Every automation failure should capture:

  • seed
  • move history
  • current game state
  • screenshot
  • browser trace
  • console logs

failureReport() provides the engine-side fields (seed, moveHistory, currentState) so UI harnesses only need to attach browser artifacts.

Execution guidance

  • Fast verification:
    • cargo test -p solitaire_core -p solitaire_wasm
  • Full verification:
    • cargo test --workspace
    • cargo clippy --workspace -- -D warnings
  • Long unattended soak:
    • cargo test -p solitaire_wasm debug_api_autonomous_thousands_seed_soak -- --ignored

Browser e2e harness

The Playwright suite lives under solitaire_server/e2e/ and boots solitaire_server via Playwright webServer config.

  • Install + run:
    • cd solitaire_server/e2e
    • npm ci
    • npx playwright install chromium
    • npm test
  • Cycle metrics batch run:
    • cd solitaire_server/e2e
    • npm run review:cycles -- --games 1000 --steps 350 --policy baseline --max-visits 1 --out /tmp/cycle-baseline.json
    • npm run review:cycles -- --games 1000 --steps 350 --policy loop_aware --max-visits 2 --out /tmp/cycle-loop-aware.json
    • npm run review:cycles:regression (thresholded gate, writes test-results/cycle-regression.json)
    • npm run review:cycles:candidate (loop-aware candidate run, writes test-results/cycle-candidate.json)

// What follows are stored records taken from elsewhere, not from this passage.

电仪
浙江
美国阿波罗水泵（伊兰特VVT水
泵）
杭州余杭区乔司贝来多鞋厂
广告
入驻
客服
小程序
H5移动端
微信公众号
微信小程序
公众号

Cycle-risk regression baseline and guardrails

  • Current regression gate command:
    • npm run review:cycles:regression
    • config: games=240, steps=350, policy=baseline, max-visits=1
  • Current guardrail thresholds:
    • all.cycle_rate_pct <= 86
    • draw1.cycle_rate_pct <= 76
    • draw3.cycle_rate_pct <= 95
    • all.win_rate_pct >= 14
    • zero invariant/apply/page/console issue counts
  • Baseline sample (240 games):
    • overall: win_rate=15.8%, cycle_rate=84.2%
    • draw-one: win_rate=25.8%, cycle_rate=74.2%
    • draw-three: win_rate=5.8%, cycle_rate=94.2%
  • Candidate loop-aware sample (240 games, lookahead via simulated move + restore):
    • overall: win_rate=20.4%, cycle_rate=32.5%
    • draw-one: win_rate=33.3%, cycle_rate=16.7%
    • draw-three: win_rate=7.5%, cycle_rate=48.3%
    • no invariant/apply/page/console issues in the sampled run
  • Additional 500-game candidate soak:
    • overall: win_rate=20.2%, cycle_rate=28.6%, step_budget=51.2%
    • draw-three remains the dominant risk (cycle_rate=45.2%)
  • Fix applied: cycle metrics regression now supports explicit max_step_budget_rate_* thresholds. Candidate command now enforces max_step_budget_rate_all <= 60 to prevent silent drift from cycles into step-budget stalls.